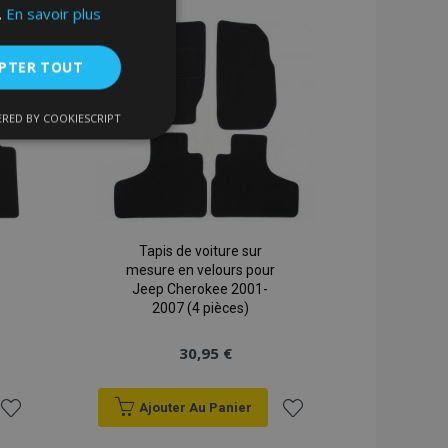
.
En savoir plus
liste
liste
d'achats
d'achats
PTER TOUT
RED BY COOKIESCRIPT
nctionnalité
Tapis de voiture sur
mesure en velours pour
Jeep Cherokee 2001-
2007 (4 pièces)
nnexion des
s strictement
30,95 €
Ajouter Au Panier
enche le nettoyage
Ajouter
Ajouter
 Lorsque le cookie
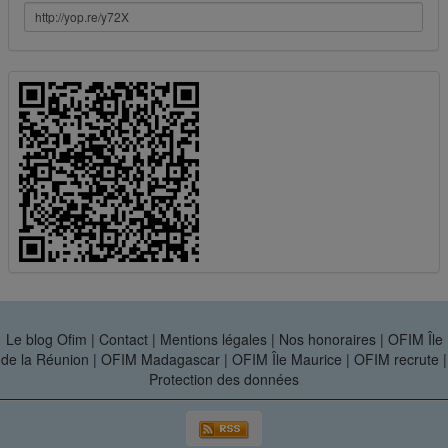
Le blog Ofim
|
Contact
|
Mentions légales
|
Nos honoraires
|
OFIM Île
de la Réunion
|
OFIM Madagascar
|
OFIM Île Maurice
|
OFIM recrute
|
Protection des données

* * *

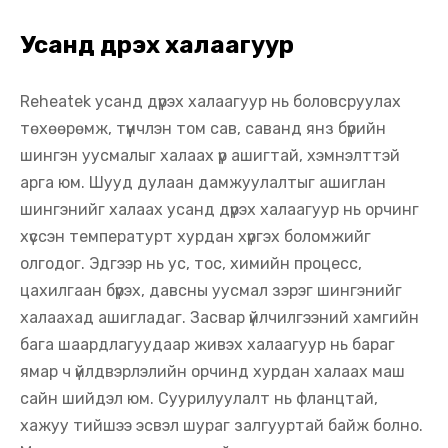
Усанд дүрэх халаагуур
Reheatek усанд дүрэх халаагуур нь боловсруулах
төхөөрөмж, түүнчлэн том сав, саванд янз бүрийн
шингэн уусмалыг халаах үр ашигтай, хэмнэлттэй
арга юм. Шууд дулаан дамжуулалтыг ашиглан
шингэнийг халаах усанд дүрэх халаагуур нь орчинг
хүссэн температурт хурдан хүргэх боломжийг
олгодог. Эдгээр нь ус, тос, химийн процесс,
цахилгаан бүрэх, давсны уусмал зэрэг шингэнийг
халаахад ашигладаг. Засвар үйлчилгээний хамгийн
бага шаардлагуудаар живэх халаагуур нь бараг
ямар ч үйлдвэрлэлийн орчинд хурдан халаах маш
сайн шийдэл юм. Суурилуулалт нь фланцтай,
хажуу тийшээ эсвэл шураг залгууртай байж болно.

> How to complete this task: Count up the lines above that include the string "хурдан" and report nothing but that number.

> Written response: 2